To fully comprehend the magnitude and scope of judge Rana’s rulings, we must remember that his is a trial court and not a constitutional one. And yet his findings, specially on sedition and Article 19, are almost constitutional interpretations. He appears to have broken new ground by his doctrine of a “global audience” and by extending the territorial ambit of Article 19 beyond the boundaries of India. It effectively takes away the MEA’s already tattered fig-leaf of “other countries should not comment on the internal matters” of India. Judge Rana may have gone beyond his remit as an Addl Sessions Judge, he may have trodden on areas where their lordships fear to tread, but SOMEONE HAD TO DO IT given the perilous state of justice in this country.
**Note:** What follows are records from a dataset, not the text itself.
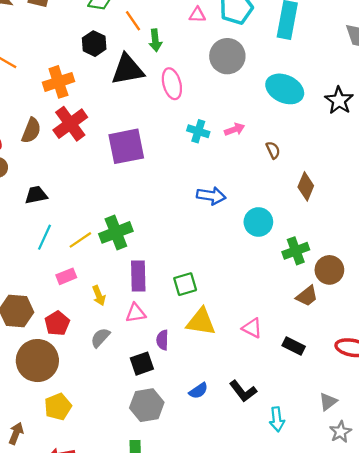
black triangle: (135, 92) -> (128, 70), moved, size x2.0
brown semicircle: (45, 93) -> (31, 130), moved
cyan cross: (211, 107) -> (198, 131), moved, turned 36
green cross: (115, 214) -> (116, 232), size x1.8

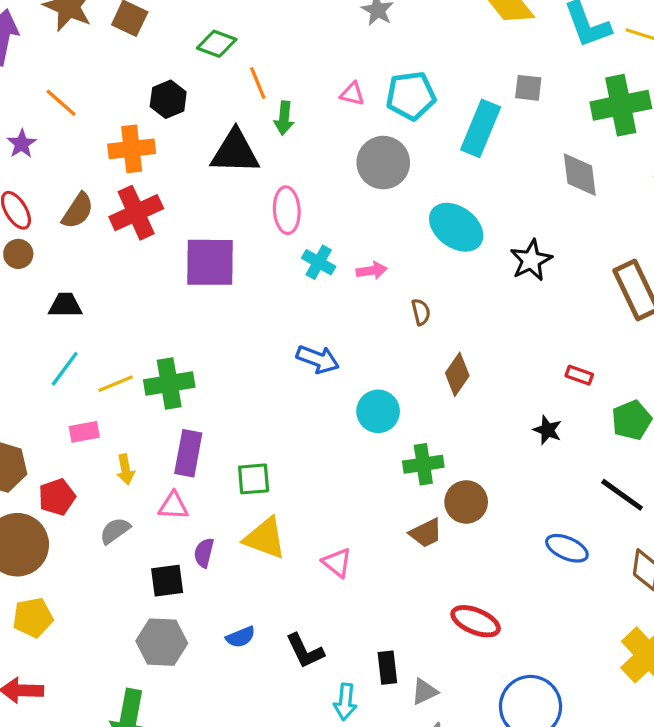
black hexagon: (94, 44) -> (168, 99), moved
pink ellipse: (172, 84) -> (287, 210), moved
black rectangle: (294, 346) -> (387, 668), moved, turned 45

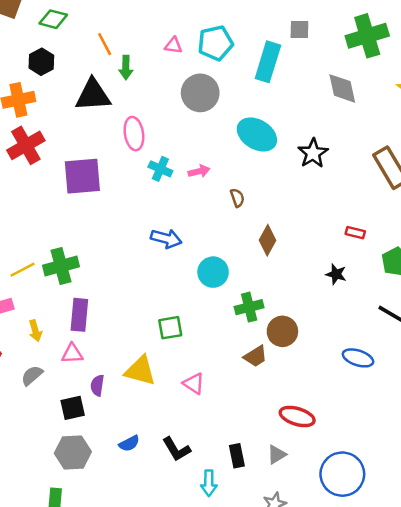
green diamond: (217, 44) -> (53, 19), moved
green square: (254, 479) -> (170, 328), moved
gray triangle: (424, 692) -> (277, 454), moved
Every citizen of this country who still has faith in its Constitution has reason to be grateful to this brace of intrepid judges.
These judgments are bound to shake up the higher judiciary, even if the executive continues to play its own games. They can no longer ignore, or be silent, about these legal values. To my mind, the principles laid down by judge Rana are unexceptionable in any democracy and open society. Even though India has now been downgraded to a “partly free” democracy, these will now become articles of faith on the basis of which other similar cases of sedition and conspiracy will be decided. Even the mighty Supreme Courts and the High courts shall have to follow them, unless they strike them down, which they can only do at their own peril. It is one of the ironies of these troubled times that a lower court has to show the higher courts the path they should be trodding. The other trial courts will now be encouraged to follow these rulings too, as some kind of lodestar showing them the way in the darkness.
A candle has been lit in the dark, and it seems to be having the desired effect. Within a couple of weeks of the Rawat/ Rana judgments the prison doors have suddenly started opening for a number of “accused” locked up without trial: Varvara Rao, Nodeep Kaur, Shiv Kumar, Imran, and Babu; the sedition case against Farooq Abdullah has been dismissed by the Supreme Court following the Disha Ravi order, following the reasoning, significantly, given in Judge Rana’s order- that dissent and disagreement with the govt. does not amount to sedition. And Amazon Prime Movies CEO Aparna Purohit has also been granted protection from arrest by the SC, overturning an atrocious order of the Allahabad High Court. A single candle may not lighten up a room but it can certainly dispel the gloom.